むち打ちについて 治療と後遺障害等級認定に関して
交通事故事件を多く扱っていると、一番と言っていいほど耳にする症状名がむち打ち症です。しかし、一般の方は、実際にむち打ち症になったことがある方でないと、そもそもむち打ち症とはどういう作用によって生じる怪我なのか、どんな症状が出るのかなどは意外と知らないのではないでしょうか。
そこで、今回は交通事故の代表的な怪我であるむち打ち症について、ご説明します。
1 そもそもむち打ち症とはどんなもの?
むち打ち症とは、頚部、すなわち首の部分に急激に外からの力が加わることによって、首が鞭のように前後にしなることによって現れる様々な症状を総称したものです。医学的な傷病名としては、「頚椎捻挫」「頚部挫傷」「外傷性頚椎症」などと呼ばれ、診断書にも書かれますが、すべて同じものと考えていいでしょう。
頭部と胴体をつなぐ首はもともとしなりやすい構造になっているため、胴体が衝撃を受けたときなどに、その勢いで頚部が過度に進展・屈曲してしまい、それによって頚部が損傷する、というプロセスで発症すると考えられています。交通事故では、たとえば追突事故の場合、追突されたときの衝撃で、体は前に押し出されますが、頭は取り残されてしまうため、首が正常に動く範囲を超えて過度に伸びてしまうことで、首の骨や靭帯等の組織が損傷してしまう、というとわかりやすいでしょうか。
2 具体的にどんな症状が出る?
事故直後の症状としては、頚部の痛みや不快感などが現れることが多いですが、事故直後には症状が現れず、2、3日後、あるいはもっと後になってから症状が現れるということもあります。これらの症状は、時間の経過とともに良くなっていき、多くは長期化せずに治療が終了しますが、中には症状があまり良くならないまま持続して、頭痛やめまい、吐き気、頭部・頚部・手足のしびれなどが現れてくることもあります。
3 むち打ち症の治療期間はどれくらい?
むち打ち症に対しては、理学療法や運動療法、薬物療法などの治療が行われますが、これらの治療が適切に行われた場合、医学的には一般的に3か月程度が治療期間として相当とされているようです。しかし、同じ切り傷でも数日で治るものと1か月以上かかるものがあるように、むち打ち症についても、その重篤さによっては、6か月あるいはそれ以上の治療期間が必要になる場合もあります。

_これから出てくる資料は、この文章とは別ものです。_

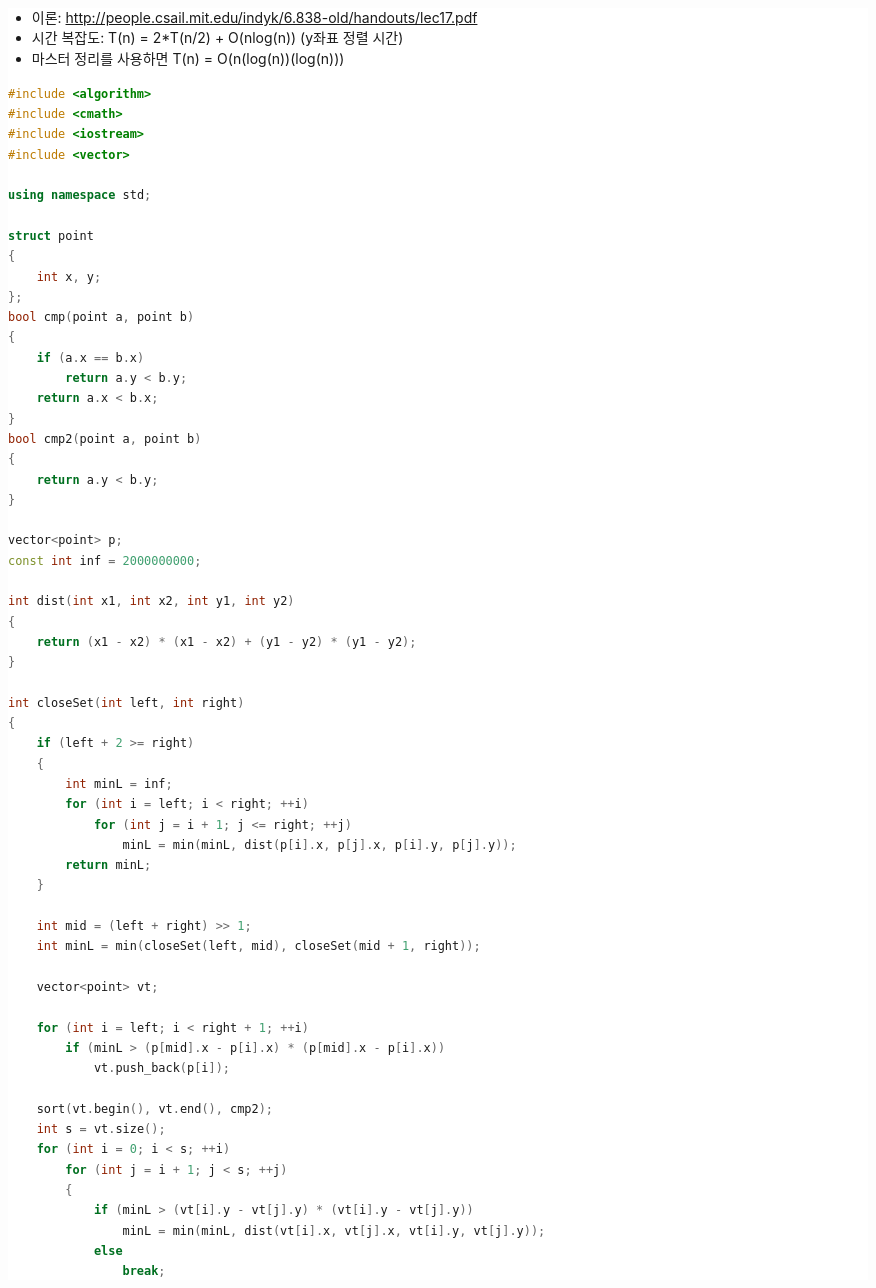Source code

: - 이론: http://people.csail.mit.edu/indyk/6.838-old/handouts/lec17.pdf
- 시간 복잡도: T(n) = 2*T(n/2) + O(nlog(n)) (y좌표 정렬 시간)
- 마스터 정리를 사용하면 T(n) = O(n(log(n))(log(n)))

``` cpp
#include <algorithm>
#include <cmath>
#include <iostream>
#include <vector>

using namespace std;

struct point
{
    int x, y;
};
bool cmp(point a, point b)
{
    if (a.x == b.x)
        return a.y < b.y;
    return a.x < b.x;
}
bool cmp2(point a, point b)
{
    return a.y < b.y;
}

vector<point> p;
const int inf = 2000000000;

int dist(int x1, int x2, int y1, int y2)
{
    return (x1 - x2) * (x1 - x2) + (y1 - y2) * (y1 - y2);
}

int closeSet(int left, int right)
{
    if (left + 2 >= right)
    {
        int minL = inf;
        for (int i = left; i < right; ++i)
            for (int j = i + 1; j <= right; ++j)
                minL = min(minL, dist(p[i].x, p[j].x, p[i].y, p[j].y));
        return minL;
    }

    int mid = (left + right) >> 1;
    int minL = min(closeSet(left, mid), closeSet(mid + 1, right));

    vector<point> vt;

    for (int i = left; i < right + 1; ++i)
        if (minL > (p[mid].x - p[i].x) * (p[mid].x - p[i].x))
            vt.push_back(p[i]);

    sort(vt.begin(), vt.end(), cmp2);
    int s = vt.size();
    for (int i = 0; i < s; ++i)
        for (int j = i + 1; j < s; ++j)
        {
            if (minL > (vt[i].y - vt[j].y) * (vt[i].y - vt[j].y))
                minL = min(minL, dist(vt[i].x, vt[j].x, vt[i].y, vt[j].y));
            else
                break;
```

しかし、交通事故でむち打ち症となった場合、通常治療費を支払ってくれる、事故の相手方の保険会社は、事故の程度によって、長くても6か月程度で必要な治療は終了するとして、治療費の打ち切りを打診してくることが多いです。症状が残存し、治療をしても目立った改善効果が認められなくなった状態を「症状固定」といいますが、保険会社としては、長く治療を続けても改善していないのであれば、症状固定になったのだろうと判断し、治療費の打ち切りを打診してくるのです。
自己負担にはなってしまいますが、もちろん被害者としては、治療による改善を感じているのであれば、通院を継続することについては問題ありません。治療期間について争いがあると、示談交渉で認めてもらうのはほぼ不可能ですが、訴訟で争うことは可能です。
4 むち打ち症で後遺障害等級認定は受けられる?
後遺障害等級認定とは、損害保険料率算出機構という機関が、被害者に残存している症状について、自賠責法上の後遺障害等級のいずれかに認定することをいいます。後遺障害等級認定を受けた場合、事故の相手方に対して、傷害慰謝料のほかに、後遺障害慰謝料や逸失利益を請求することができます。

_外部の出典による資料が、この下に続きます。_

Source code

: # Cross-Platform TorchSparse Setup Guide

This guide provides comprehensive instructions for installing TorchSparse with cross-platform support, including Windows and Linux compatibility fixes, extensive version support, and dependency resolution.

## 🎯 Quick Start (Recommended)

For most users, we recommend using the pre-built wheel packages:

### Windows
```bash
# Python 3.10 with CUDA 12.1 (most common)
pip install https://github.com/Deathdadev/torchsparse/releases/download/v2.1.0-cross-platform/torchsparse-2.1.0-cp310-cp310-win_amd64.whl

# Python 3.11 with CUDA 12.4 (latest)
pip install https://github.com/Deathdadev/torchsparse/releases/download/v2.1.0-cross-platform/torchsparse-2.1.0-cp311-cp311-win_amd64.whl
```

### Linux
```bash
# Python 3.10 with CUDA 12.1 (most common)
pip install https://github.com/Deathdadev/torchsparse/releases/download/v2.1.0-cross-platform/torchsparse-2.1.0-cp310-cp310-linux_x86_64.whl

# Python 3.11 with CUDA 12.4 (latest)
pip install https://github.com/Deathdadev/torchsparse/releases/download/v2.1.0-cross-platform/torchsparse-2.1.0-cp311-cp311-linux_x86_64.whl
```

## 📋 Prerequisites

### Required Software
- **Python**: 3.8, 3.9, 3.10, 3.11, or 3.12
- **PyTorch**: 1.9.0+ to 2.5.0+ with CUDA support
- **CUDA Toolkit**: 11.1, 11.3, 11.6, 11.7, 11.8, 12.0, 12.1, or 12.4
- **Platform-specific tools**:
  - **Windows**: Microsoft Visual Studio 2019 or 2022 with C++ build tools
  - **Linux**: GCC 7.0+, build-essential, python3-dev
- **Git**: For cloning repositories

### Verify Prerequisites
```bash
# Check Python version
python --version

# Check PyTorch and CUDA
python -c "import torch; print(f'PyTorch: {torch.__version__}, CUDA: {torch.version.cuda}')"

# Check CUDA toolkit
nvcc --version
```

むち打ち症では、後遺障害等級12級13号「局部に頑固な神経症状を残すもの」、14級9号「局部に神経症状を残すもの」が認定される可能性があります。前者は画像などによって客観的に明らかな異常が認められることが前提となりますが、後者は、客観的に明らかな異常がなくても認められることがあります。ただし、客観的な根拠がない場合、様々な要素から、残存している症状が後遺障害と認められるかを判断するため、簡単に認定されるものではありません。
むち打ち症の場合、自覚症状のみで客観的な異常が認められないことが多いため、そもそも後遺障害等級認定を受けるハードルは高いのですが、自覚症状のみであったとしても、治療状況などから症状が説明可能と判断されれば、14級9号で認定を受けることができます。そのため、事故後にどのように治療を受けていけばいいかなどを知っておくことは非常に重要といえます。